= Texte =
J'ai un autre "devoir" à faire pour mon suivi en techniques cognitives et comportementales.

Je dois répondre à des questions sur mon passé et ce que cela révèle de mon fonctionnement habituel.


La première question est : qu'est ce qui est essentiel pour moi (valeurs, fiertés, qualités)?

Cette question est compliquée pour moi car beaucoup de choses s'entremêlent. J'ai des valeurs qui me viennent de la secte et que je tente de modifier et adapter à la vrai vie en société, les décortiquer pour comprendre les fausses croyances inculquées et arrêter d'y obéir... Et j'ai des valeurs qui me sont propres.

Mes valeurs :

-Je suis quelqu'un de très droit. Tenir ses engagements, la loyauté sont très importants pour moi. En soit, ce sont de bonnes valeurs mais elles ont pour moi une connotation très sacrificielle venue de la secte. Dans la secte, les engagements étaient à vie, on donnait sa vie à la secte, même si on s'affaiblit, même si on souffre, même si on n'est pas heureux, on devait continuer à donner encore et encore. Et cela avait un côté très don de soi, sainteté... Et je suis un peu là-dedans encore aujourd'hui. J'ai du mal à comprendre que j'ai des devoirs mais aussi des droits. Que si je suis malheureuse ou épuisée, j'ai le droit de dire stop, non... Pour moi c'est perçu comme de la lâcheté, de l'égoïsme, de l'échec, de la faiblesse... C'est pour cette raison que faire mes démarches de reconnaissance de nullité de mon mariage ont été très importante pour moi. J'avais besoin d'être reconnue, que quelqu'un reconnaisse que mon mariage avait été arrangé par la secte et que l'échec de celui-ci n'était pas de mon fait. Malheureusement, la justice ne permet pas ce genre de démarche. Le statut de divorcé est le même pour tout le monde, il n'y a aucune distinction entre mariage et mariage arrangé dans la loi et la déclaration de divorce.

= Données =
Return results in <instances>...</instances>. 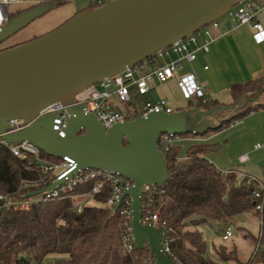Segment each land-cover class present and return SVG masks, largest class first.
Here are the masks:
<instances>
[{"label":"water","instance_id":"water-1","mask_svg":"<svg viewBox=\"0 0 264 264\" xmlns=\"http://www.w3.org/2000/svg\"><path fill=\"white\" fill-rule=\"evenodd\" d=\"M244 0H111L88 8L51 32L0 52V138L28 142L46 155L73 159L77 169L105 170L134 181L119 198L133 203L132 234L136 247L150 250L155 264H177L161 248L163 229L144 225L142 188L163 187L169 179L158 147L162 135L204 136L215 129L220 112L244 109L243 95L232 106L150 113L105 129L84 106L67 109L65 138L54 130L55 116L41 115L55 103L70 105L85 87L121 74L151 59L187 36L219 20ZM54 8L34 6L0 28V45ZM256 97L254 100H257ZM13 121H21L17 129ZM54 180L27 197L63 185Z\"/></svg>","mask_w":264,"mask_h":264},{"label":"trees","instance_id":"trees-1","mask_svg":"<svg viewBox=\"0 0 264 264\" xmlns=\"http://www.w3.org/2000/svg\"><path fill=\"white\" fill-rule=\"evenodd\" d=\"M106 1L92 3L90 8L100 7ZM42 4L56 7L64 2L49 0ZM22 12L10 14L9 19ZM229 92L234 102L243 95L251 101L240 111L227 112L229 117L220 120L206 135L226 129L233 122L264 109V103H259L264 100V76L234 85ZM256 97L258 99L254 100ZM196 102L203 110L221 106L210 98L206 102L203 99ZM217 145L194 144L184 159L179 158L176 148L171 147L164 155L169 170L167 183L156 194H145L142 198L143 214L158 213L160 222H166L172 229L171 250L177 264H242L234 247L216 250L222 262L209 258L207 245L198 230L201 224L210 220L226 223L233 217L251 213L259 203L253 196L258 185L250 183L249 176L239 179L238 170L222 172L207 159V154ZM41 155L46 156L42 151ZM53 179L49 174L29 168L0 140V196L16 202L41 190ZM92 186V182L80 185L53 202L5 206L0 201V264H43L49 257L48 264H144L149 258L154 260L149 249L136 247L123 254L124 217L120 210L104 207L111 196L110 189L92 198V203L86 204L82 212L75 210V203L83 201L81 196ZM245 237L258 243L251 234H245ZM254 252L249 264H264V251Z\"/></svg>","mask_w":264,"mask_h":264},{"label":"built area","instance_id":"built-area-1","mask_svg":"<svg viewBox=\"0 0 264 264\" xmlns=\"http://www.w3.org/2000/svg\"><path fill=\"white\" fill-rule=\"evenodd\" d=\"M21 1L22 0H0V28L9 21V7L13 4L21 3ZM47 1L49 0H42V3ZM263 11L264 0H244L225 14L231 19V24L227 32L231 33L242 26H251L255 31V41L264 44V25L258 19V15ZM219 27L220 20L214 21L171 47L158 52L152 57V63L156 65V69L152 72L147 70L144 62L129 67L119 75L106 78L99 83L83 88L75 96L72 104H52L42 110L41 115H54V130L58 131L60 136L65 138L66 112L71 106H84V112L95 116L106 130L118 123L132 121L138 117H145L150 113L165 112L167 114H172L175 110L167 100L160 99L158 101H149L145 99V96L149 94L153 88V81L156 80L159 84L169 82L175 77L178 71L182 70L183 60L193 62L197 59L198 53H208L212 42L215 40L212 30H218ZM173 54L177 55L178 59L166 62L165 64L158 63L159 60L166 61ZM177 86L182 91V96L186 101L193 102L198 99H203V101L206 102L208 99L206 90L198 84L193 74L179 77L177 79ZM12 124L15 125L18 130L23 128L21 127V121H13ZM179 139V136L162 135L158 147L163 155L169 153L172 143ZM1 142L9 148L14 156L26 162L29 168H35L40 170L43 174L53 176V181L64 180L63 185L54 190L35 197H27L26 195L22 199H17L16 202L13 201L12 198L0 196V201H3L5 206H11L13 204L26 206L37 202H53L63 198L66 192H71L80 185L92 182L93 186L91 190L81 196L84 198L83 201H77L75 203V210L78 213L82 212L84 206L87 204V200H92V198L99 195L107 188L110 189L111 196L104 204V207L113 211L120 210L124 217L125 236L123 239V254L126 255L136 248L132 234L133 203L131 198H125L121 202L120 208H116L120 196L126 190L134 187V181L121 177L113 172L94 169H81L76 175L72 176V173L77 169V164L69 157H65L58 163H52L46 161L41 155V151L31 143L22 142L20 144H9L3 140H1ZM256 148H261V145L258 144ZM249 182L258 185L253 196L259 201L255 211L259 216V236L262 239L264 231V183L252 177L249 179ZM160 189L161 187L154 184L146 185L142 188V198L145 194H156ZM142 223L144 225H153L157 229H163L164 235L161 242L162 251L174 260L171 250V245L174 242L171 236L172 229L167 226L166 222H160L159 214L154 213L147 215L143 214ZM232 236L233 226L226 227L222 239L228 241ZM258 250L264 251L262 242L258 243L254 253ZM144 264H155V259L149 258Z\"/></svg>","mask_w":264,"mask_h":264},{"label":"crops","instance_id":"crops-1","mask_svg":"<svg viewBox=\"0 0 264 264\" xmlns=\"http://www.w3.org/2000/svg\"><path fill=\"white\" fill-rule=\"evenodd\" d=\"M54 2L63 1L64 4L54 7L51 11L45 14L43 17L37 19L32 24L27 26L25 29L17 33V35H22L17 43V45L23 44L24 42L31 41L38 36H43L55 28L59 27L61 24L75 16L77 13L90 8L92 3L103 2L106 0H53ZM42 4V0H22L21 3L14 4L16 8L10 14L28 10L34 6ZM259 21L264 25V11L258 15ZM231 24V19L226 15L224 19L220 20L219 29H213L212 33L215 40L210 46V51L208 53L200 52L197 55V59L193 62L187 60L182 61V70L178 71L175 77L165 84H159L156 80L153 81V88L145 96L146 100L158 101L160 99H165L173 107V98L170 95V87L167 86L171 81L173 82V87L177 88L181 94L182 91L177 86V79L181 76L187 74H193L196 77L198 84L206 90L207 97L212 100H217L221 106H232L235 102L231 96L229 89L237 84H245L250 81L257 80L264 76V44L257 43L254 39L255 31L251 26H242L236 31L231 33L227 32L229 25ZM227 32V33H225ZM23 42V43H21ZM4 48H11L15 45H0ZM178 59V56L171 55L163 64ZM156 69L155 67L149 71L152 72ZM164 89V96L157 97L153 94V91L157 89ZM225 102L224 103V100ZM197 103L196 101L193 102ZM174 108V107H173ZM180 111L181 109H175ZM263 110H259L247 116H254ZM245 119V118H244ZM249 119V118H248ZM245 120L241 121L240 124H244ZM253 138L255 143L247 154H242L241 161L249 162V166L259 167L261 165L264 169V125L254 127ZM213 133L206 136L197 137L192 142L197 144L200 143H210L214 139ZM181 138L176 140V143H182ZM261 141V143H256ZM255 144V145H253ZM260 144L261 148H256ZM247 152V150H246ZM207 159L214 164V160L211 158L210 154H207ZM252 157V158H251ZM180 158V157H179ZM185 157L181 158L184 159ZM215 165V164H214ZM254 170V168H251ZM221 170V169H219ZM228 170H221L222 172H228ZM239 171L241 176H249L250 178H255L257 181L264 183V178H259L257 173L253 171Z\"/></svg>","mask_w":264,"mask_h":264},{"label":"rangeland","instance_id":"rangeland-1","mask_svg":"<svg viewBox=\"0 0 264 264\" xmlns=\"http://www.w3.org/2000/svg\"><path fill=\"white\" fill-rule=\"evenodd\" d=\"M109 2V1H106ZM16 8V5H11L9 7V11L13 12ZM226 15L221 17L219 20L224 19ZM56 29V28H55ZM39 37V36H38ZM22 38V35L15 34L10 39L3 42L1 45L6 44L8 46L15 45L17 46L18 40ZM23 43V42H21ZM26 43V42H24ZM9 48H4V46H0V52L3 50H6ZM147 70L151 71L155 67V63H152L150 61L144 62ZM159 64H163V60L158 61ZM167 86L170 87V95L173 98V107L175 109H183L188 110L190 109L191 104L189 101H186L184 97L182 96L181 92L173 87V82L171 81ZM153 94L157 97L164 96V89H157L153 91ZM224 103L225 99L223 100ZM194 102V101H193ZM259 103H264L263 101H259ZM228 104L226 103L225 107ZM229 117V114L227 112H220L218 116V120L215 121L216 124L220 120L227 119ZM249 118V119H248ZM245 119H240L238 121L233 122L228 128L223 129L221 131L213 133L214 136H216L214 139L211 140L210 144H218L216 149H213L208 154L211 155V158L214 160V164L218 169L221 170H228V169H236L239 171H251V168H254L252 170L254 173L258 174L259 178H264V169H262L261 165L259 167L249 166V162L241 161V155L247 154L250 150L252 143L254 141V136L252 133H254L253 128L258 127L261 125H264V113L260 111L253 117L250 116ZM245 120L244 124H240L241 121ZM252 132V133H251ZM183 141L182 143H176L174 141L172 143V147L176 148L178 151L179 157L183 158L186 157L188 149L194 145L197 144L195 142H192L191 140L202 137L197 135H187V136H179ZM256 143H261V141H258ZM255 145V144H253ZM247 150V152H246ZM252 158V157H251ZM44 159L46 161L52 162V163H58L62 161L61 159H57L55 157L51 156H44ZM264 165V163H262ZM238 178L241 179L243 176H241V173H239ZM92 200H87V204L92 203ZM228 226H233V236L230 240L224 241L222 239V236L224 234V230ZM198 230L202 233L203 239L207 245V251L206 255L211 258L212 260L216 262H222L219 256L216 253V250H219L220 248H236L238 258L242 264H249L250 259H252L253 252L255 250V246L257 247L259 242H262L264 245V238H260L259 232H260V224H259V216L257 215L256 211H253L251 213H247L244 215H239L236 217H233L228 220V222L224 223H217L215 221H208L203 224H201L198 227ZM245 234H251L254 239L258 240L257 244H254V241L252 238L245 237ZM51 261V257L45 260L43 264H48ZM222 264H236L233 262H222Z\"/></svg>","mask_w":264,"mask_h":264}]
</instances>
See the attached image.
--
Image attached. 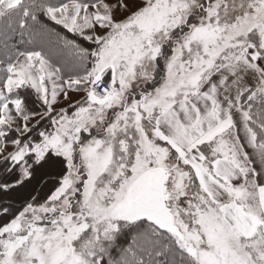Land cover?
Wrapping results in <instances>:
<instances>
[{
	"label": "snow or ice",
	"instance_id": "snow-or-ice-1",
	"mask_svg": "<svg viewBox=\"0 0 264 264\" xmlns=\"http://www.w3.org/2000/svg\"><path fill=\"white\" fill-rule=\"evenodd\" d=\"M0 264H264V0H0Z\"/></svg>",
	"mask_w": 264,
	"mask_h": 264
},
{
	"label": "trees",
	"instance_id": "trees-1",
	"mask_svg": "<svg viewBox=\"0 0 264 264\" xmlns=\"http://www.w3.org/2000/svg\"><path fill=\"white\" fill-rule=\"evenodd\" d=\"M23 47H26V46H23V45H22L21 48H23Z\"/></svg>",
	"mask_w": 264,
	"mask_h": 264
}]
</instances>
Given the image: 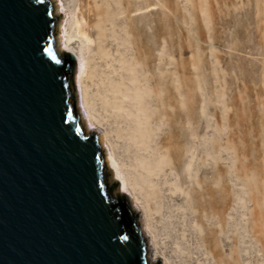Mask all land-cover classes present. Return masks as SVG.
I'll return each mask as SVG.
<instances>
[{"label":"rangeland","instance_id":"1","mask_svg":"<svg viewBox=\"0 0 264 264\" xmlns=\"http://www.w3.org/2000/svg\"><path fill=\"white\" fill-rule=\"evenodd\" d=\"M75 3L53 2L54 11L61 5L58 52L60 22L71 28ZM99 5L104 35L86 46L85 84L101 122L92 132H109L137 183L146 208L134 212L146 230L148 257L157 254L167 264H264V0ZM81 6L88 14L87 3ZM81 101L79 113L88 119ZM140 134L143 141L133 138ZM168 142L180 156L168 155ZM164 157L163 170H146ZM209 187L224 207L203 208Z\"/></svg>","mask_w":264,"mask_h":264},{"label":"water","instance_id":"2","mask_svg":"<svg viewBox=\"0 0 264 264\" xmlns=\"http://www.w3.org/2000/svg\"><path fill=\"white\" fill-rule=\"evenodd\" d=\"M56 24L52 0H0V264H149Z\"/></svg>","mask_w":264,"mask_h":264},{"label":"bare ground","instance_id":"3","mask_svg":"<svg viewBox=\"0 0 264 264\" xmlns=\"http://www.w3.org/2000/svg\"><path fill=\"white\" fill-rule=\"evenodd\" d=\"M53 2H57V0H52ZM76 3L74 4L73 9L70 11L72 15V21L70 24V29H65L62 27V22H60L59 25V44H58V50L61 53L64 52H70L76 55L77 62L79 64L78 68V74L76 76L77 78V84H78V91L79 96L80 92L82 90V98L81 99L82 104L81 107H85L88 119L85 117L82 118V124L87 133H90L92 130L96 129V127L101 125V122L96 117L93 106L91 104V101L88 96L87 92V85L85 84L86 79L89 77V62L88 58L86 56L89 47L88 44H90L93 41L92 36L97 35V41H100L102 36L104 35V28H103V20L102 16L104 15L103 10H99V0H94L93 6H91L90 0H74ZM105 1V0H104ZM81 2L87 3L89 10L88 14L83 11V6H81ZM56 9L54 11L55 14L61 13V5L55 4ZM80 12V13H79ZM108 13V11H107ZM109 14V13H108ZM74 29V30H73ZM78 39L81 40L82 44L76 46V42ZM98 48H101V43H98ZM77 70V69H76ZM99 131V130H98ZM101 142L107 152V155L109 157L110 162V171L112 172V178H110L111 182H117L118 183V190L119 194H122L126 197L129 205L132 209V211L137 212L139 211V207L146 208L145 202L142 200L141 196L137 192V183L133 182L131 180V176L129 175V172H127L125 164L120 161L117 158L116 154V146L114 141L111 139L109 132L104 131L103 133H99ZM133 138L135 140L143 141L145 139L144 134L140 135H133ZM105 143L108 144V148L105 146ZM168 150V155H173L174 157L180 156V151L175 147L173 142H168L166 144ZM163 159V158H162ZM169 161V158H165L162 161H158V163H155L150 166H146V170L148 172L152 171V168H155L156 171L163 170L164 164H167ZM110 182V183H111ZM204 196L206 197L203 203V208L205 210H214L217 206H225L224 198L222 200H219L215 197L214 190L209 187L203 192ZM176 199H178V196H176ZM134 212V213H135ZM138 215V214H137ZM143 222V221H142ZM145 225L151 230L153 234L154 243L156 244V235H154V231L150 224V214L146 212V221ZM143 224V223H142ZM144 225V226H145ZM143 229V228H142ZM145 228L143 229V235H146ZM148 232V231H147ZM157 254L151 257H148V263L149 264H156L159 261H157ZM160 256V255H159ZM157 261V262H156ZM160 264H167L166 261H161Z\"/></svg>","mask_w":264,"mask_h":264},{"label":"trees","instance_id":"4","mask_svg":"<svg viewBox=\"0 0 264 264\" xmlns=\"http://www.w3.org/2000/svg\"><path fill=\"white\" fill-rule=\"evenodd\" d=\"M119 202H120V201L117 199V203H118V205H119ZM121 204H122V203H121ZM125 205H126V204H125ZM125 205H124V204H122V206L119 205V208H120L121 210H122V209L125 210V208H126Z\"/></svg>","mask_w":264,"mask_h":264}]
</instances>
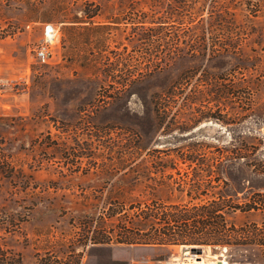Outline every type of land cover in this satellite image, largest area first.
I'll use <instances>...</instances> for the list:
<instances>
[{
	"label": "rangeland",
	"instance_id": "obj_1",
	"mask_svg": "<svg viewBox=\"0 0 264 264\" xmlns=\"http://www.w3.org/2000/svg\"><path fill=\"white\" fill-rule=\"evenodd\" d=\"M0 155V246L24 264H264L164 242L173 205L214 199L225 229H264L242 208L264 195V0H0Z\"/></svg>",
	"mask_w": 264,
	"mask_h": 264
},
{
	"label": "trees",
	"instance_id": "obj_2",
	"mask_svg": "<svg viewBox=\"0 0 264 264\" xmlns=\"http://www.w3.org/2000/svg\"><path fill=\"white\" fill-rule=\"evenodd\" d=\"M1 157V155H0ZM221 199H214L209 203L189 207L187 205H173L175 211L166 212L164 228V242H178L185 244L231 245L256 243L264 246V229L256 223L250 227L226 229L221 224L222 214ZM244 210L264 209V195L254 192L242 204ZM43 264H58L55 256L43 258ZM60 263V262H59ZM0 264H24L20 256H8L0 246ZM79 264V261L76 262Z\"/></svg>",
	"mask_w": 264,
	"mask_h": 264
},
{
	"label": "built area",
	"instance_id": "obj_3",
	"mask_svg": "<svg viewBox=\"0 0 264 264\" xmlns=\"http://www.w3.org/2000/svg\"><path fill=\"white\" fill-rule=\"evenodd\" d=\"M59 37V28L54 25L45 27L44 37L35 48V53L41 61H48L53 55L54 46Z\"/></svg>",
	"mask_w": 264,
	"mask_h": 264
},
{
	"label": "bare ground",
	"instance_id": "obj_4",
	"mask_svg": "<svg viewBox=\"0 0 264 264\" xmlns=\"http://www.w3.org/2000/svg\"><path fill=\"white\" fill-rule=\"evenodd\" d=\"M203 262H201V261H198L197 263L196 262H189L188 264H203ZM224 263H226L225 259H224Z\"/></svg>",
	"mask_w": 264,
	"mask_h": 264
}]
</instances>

= Objectifs =
1 – Citez tout le passage du texte qui va de « J'ai un autre » jusqu'à « me sont propres. ».
2 – D'après le texte, les affirmations suivantes sont-elles exactes ? Répondez par oui ou par non et citez les mots du texte qui le montrent.
(a) Dans la secte, les engagements duraient toute la vie.
(b) La loi distingue le mariage arrangé du mariage ordinaire.
(c) Toutes les valeurs évoquées dans le texte proviennent de la secte.

= Corrigés =
1 –
J'ai un autre "devoir" à faire pour mon suivi en techniques cognitives et comportementales.

Je dois répondre à des questions sur mon passé et ce que cela révèle de mon fonctionnement habituel.


La première question est : qu'est ce qui est essentiel pour moi (valeurs, fiertés, qualités)?

Cette question est compliquée pour moi car beaucoup de choses s'entremêlent. J'ai des valeurs qui me viennent de la secte et que je tente de modifier et adapter à la vrai vie en société, les décortiquer pour comprendre les fausses croyances inculquées et arrêter d'y obéir... Et j'ai des valeurs qui me sont propres.

2 –
(a) Oui : « Dans la secte, les engagements étaient à vie ».
(b) Non : « il n'y a aucune distinction entre mariage et mariage arrangé dans la loi et la déclaration de divorce ».
(c) Non : « Et j'ai des valeurs qui me sont propres. »